WORK INSTRUCTION:
Could you write out the lines below again, putting "graph" wherever "chart" appears and leaving everything else unchanged?

DATASET RECORDS:
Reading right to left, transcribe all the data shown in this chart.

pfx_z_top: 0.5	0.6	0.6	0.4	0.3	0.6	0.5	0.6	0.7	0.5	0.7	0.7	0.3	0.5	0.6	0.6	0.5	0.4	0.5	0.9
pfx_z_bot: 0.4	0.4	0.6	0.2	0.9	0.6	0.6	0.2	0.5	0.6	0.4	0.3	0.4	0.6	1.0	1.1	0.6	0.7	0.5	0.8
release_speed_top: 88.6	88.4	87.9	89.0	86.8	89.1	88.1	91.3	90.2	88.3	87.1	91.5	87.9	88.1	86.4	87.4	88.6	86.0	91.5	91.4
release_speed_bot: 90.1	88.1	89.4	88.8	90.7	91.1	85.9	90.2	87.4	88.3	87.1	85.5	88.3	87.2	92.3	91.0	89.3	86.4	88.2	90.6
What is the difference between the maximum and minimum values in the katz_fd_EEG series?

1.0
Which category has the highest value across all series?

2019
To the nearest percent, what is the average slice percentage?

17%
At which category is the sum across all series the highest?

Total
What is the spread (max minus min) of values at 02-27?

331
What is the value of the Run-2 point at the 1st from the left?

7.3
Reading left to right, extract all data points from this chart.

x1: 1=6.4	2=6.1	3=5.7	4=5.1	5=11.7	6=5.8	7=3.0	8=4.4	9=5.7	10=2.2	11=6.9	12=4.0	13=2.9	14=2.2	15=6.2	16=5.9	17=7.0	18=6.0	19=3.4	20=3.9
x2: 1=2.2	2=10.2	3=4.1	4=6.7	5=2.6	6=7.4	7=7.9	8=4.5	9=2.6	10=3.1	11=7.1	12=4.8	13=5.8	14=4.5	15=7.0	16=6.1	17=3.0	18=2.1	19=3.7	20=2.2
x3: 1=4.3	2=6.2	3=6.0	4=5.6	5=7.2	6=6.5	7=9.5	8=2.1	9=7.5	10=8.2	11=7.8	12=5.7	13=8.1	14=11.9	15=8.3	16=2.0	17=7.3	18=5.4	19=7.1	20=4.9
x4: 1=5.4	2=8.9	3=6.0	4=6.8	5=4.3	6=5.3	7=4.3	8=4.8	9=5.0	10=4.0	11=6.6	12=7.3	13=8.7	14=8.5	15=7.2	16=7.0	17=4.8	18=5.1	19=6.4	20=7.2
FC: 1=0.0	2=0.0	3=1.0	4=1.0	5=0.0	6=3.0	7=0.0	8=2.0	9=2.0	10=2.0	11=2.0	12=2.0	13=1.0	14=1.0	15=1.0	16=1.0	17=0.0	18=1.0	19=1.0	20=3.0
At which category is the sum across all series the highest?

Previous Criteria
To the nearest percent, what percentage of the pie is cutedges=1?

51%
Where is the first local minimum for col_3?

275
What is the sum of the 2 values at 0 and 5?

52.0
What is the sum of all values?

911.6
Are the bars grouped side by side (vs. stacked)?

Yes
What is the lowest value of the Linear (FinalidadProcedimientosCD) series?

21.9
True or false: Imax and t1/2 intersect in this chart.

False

COMPLETED EXERCISE:
Reading right to left, transcribe all the data shown in this graph.

pfx_z_top: 0.5	0.6	0.6	0.4	0.3	0.6	0.5	0.6	0.7	0.5	0.7	0.7	0.3	0.5	0.6	0.6	0.5	0.4	0.5	0.9
pfx_z_bot: 0.4	0.4	0.6	0.2	0.9	0.6	0.6	0.2	0.5	0.6	0.4	0.3	0.4	0.6	1.0	1.1	0.6	0.7	0.5	0.8
release_speed_top: 88.6	88.4	87.9	89.0	86.8	89.1	88.1	91.3	90.2	88.3	87.1	91.5	87.9	88.1	86.4	87.4	88.6	86.0	91.5	91.4
release_speed_bot: 90.1	88.1	89.4	88.8	90.7	91.1	85.9	90.2	87.4	88.3	87.1	85.5	88.3	87.2	92.3	91.0	89.3	86.4	88.2	90.6
What is the difference between the maximum and minimum values in the katz_fd_EEG series?

1.0
Which category has the highest value across all series?

2019
To the nearest percent, what is the average slice percentage?

17%
At which category is the sum across all series the highest?

Total
What is the spread (max minus min) of values at 02-27?

331
What is the value of the Run-2 point at the 1st from the left?

7.3
Reading left to right, extract all data points from this graph.

x1: 1=6.4	2=6.1	3=5.7	4=5.1	5=11.7	6=5.8	7=3.0	8=4.4	9=5.7	10=2.2	11=6.9	12=4.0	13=2.9	14=2.2	15=6.2	16=5.9	17=7.0	18=6.0	19=3.4	20=3.9
x2: 1=2.2	2=10.2	3=4.1	4=6.7	5=2.6	6=7.4	7=7.9	8=4.5	9=2.6	10=3.1	11=7.1	12=4.8	13=5.8	14=4.5	15=7.0	16=6.1	17=3.0	18=2.1	19=3.7	20=2.2
x3: 1=4.3	2=6.2	3=6.0	4=5.6	5=7.2	6=6.5	7=9.5	8=2.1	9=7.5	10=8.2	11=7.8	12=5.7	13=8.1	14=11.9	15=8.3	16=2.0	17=7.3	18=5.4	19=7.1	20=4.9
x4: 1=5.4	2=8.9	3=6.0	4=6.8	5=4.3	6=5.3	7=4.3	8=4.8	9=5.0	10=4.0	11=6.6	12=7.3	13=8.7	14=8.5	15=7.2	16=7.0	17=4.8	18=5.1	19=6.4	20=7.2
FC: 1=0.0	2=0.0	3=1.0	4=1.0	5=0.0	6=3.0	7=0.0	8=2.0	9=2.0	10=2.0	11=2.0	12=2.0	13=1.0	14=1.0	15=1.0	16=1.0	17=0.0	18=1.0	19=1.0	20=3.0
At which category is the sum across all series the highest?

Previous Criteria
To the nearest percent, what percentage of the pie is cutedges=1?

51%
Where is the first local minimum for col_3?

275
What is the sum of the 2 values at 0 and 5?

52.0
What is the sum of all values?

911.6
Are the bars grouped side by side (vs. stacked)?

Yes
What is the lowest value of the Linear (FinalidadProcedimientosCD) series?

21.9
True or false: Imax and t1/2 intersect in this graph.

False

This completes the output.